Records:
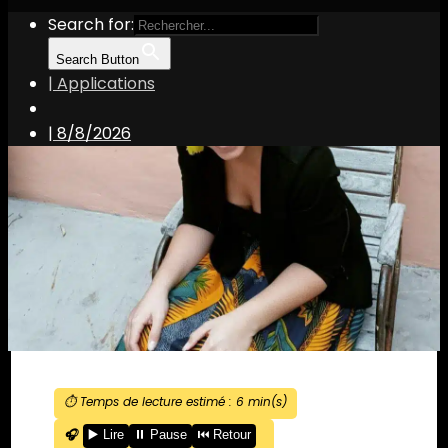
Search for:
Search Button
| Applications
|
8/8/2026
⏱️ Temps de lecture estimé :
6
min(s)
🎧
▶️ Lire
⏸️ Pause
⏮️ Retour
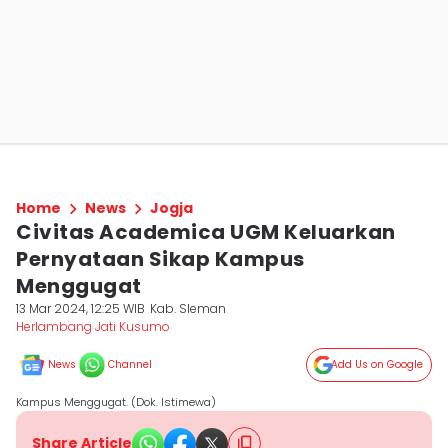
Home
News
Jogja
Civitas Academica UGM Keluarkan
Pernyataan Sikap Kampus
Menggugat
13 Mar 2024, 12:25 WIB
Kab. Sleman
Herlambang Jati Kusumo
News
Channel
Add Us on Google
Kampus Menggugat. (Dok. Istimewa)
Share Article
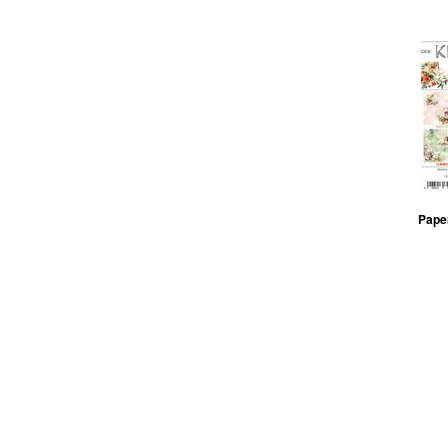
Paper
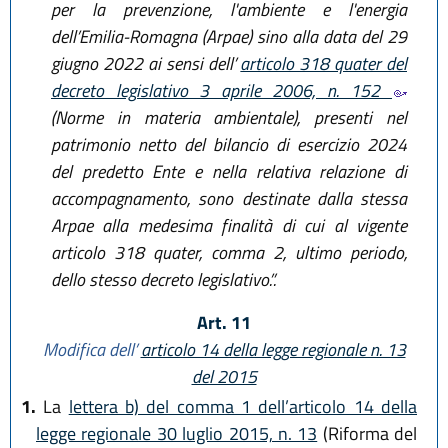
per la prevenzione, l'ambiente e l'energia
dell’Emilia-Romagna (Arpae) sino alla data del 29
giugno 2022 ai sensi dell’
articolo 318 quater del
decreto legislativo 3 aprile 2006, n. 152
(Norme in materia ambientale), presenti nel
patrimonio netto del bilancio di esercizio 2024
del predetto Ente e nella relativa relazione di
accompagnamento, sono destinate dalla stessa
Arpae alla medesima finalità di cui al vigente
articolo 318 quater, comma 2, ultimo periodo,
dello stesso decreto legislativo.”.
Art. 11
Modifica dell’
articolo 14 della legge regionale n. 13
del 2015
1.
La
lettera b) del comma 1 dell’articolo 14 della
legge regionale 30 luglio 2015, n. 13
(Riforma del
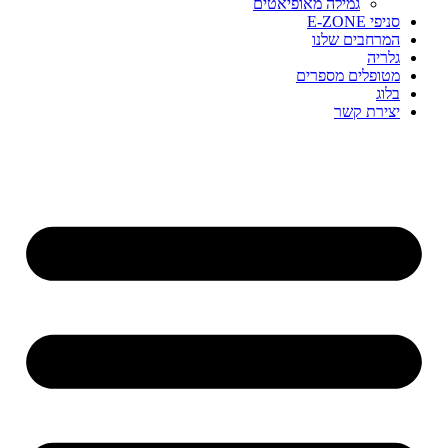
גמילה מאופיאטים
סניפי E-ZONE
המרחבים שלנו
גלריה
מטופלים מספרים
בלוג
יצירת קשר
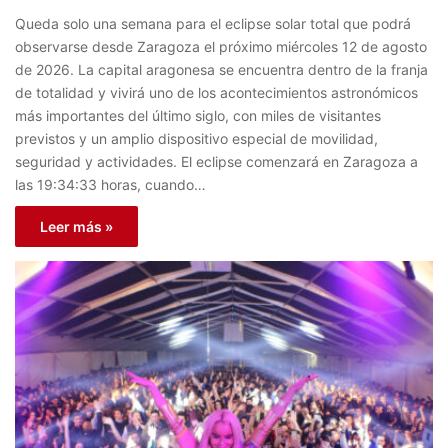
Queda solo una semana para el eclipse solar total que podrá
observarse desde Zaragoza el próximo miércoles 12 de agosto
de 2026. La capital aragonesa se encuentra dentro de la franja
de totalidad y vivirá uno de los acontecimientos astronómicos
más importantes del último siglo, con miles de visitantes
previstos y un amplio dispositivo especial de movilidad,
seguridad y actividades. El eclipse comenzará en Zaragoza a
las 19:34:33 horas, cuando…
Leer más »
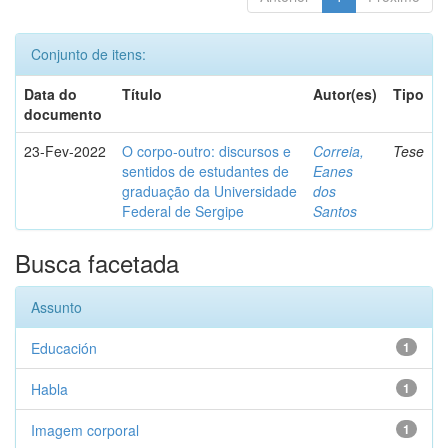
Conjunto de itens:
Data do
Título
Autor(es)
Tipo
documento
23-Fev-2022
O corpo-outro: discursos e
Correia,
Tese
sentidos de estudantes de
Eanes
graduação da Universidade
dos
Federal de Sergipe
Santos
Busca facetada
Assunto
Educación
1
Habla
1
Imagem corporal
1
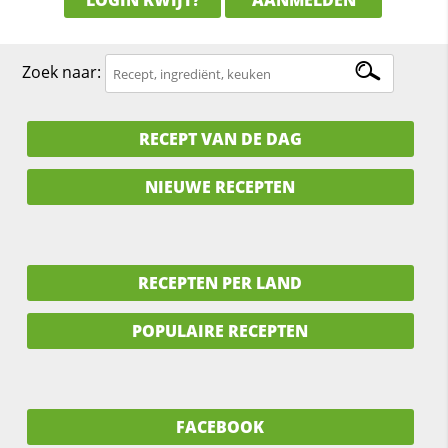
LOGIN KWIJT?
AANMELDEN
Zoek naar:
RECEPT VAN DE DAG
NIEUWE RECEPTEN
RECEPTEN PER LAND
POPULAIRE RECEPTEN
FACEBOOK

Assigned task: Where a line in the records above includes the string "Arpae", show it.

Response to this task:
dell’Emilia-Romagna (Arpae) sino alla data del 29
Arpae alla medesima finalità di cui al vigente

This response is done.